• _TO-DO ITEM_
In the forum post below, swap "Computer Engineering" for "Electrical Engineering" and write out the passage starting at "Re: The Official" and ending at "alongside other OS's.".

• _SELECTED EXTRACT_
----
Re: The Official Unofficial 'Arch is Best' Thread

I would like to thank everyone for taking the time to answer and clarify the questions I've wrote, you guys even answered some questions that I didn't even ask, you truly helped me out so very much.

ewaller wrote:
Skyxer wrote:

I'm currently studying Computer Engineering, .... I'm also pretty scared of the new no installer arch version (last time I installed arch it had the GUI).

All we can say is try it. Or not.   It seems odd, however, that a Computer Engineering student should be scared of a reasonably main stream distribution.

If you remain timid:
Try it in a VM.
Install it on the same machine alongside other OS's.
----
• _DATA_
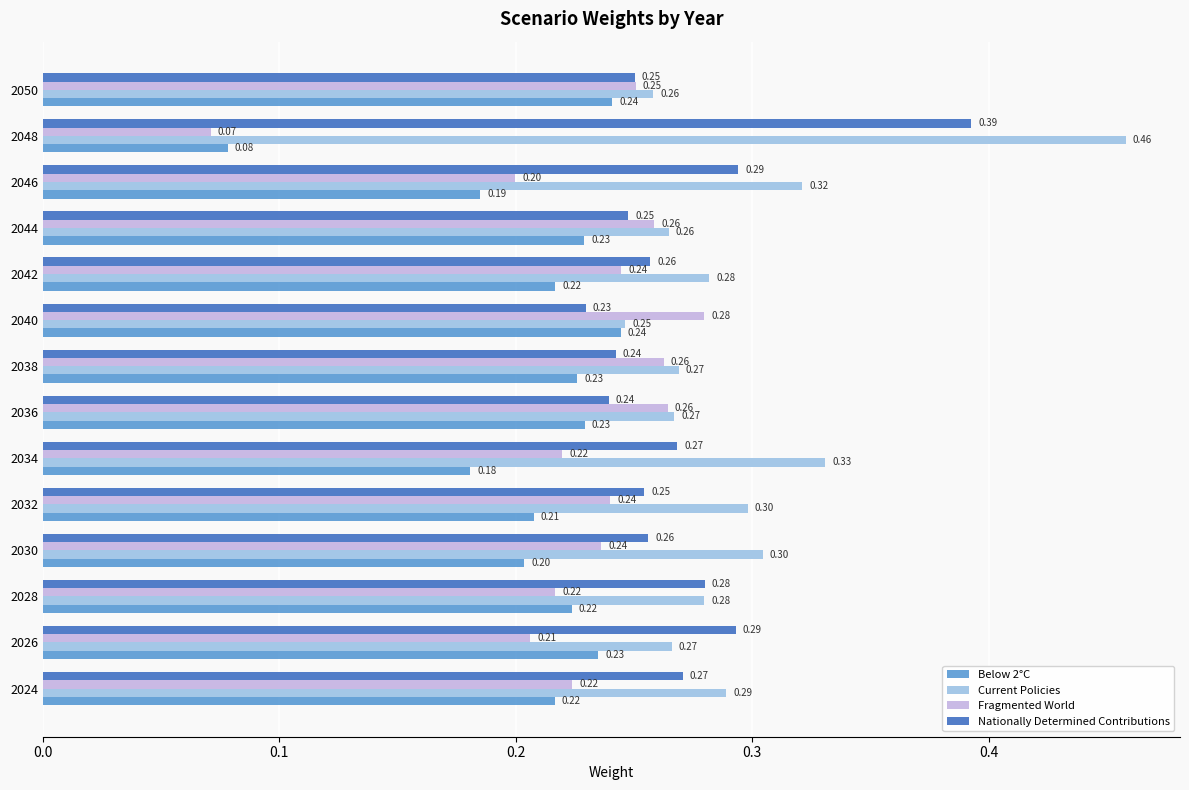

What is the highest value of the Fragmented World series?

0.3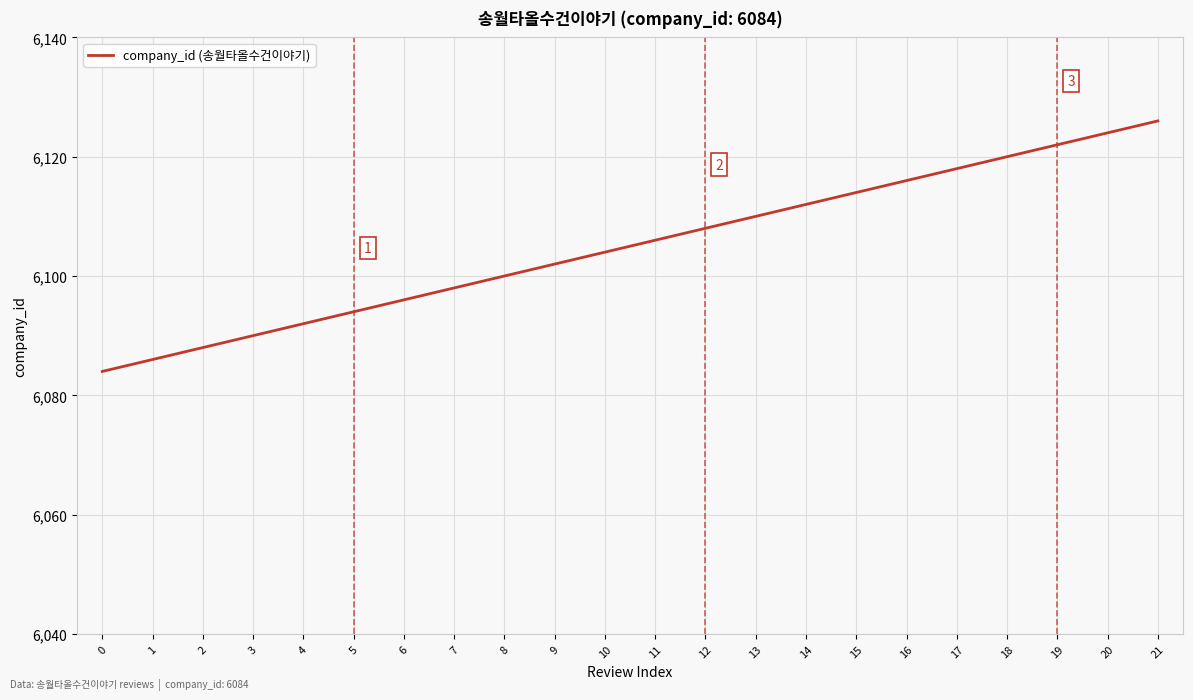

Approximately how many times larger is the value at 2 compared to 9?

1.0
----
• _EXERCISE ANSWER_
Re: The Official Unofficial 'Arch is Best' Thread

I would like to thank everyone for taking the time to answer and clarify the questions I've wrote, you guys even answered some questions that I didn't even ask, you truly helped me out so very much.

ewaller wrote:
Skyxer wrote:

I'm currently studying Electrical Engineering, .... I'm also pretty scared of the new no installer arch version (last time I installed arch it had the GUI).

All we can say is try it. Or not.   It seems odd, however, that a Electrical Engineering student should be scared of a reasonably main stream distribution.

If you remain timid:
Try it in a VM.
Install it on the same machine alongside other OS's.